Губерман снова понимающе кивнул.

И только после этого Назаров обратился ко мне:

— Не хочу вас пугать, но вам грозит смертельная опасность.

— Вы не перепутали? — спросил я. — Она грозит вам.

— Мне тоже. Но вам — стократ. Вы оказались причастными к одной из самых страшных государственных тайн.

— И самых грязных, — заметил Губерман.

— «Грязных» — это из области морали. А в таких вещах нет морали. Тебе, Ефим, пора бы уже это запомнить. Мои дела затрагивают имущественные интересы группы очень влиятельных людей. Ваша информация, Сергей, может оказаться взрывоопасной для самой власти.

— Каким образом?

— Ваш друг, которого вы называете Доком, был прав, высказав предположение, что человеческие ткани, добытые в Чечне, были предметом спекуляции. Он недооценил возможные масштабы этой спекуляции. Не исключено, что речь идет о сотнях миллионов долларов. Наличными. При таких масштабах акция не может быть осуществлена без санкции с самых верхов.

— Вы сказали — наличными. По-вашему, это особенный момент?

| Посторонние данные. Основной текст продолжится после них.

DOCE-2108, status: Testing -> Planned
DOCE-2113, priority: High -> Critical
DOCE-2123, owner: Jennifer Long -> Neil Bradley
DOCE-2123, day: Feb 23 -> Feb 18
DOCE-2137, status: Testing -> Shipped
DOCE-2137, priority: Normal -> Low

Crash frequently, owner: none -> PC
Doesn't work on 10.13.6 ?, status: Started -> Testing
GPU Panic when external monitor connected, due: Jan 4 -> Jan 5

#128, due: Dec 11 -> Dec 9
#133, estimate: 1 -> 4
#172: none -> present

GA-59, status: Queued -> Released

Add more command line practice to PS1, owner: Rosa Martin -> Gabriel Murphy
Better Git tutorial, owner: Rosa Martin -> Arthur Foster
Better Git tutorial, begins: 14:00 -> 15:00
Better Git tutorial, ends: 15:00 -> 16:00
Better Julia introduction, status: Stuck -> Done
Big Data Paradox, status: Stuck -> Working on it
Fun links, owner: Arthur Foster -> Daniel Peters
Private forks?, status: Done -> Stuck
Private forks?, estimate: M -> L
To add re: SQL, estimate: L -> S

— Решающий, — коротко ответил Назаров. Заметив мое недоумение, Губерман объяснил:

— Пятьсот тысяч баксов в коробке из-под ксерокса, которую вытаскивали из Белого дома. О них стало известно случайно. А о скольких таких же коробках так и не стало известно? Откуда взялся этот «нал»? Может, не из Чечни. А может — и из Чечни. Почти все крупные дела делаются через «нал». А выборы президента, согласитесь, это крупное дело.

— И Ельцин об этом знал?

— Мог и не знать, — ответил Назаров. — И скорее всего не знал. Мне хочется в это верить. Но сути это не меняет.

— Что такое «Медикор»? — спросил я.

— Немецкая фирма, контролирующая торговлю человеческими тканями, — объяснил Губерман. — Они могут вывести нас на продавцов и покупателей органов, полученных от операции «Помоги другу». Придумали же название, а?

— Что такое «Контур»? — продолжал я. Губерман усмехнулся:

— Странно, что вы не знаете, как называется фирма, на которую работаете. «Информационно-аналитическое агентство „Контур“». Это и есть Управление по планированию специальных мероприятий. А как оно зашифровано в официальных документах, один только Волков, наверно, и знает. Какой-нибудь отдел «Б-11» или сектор «Г-6».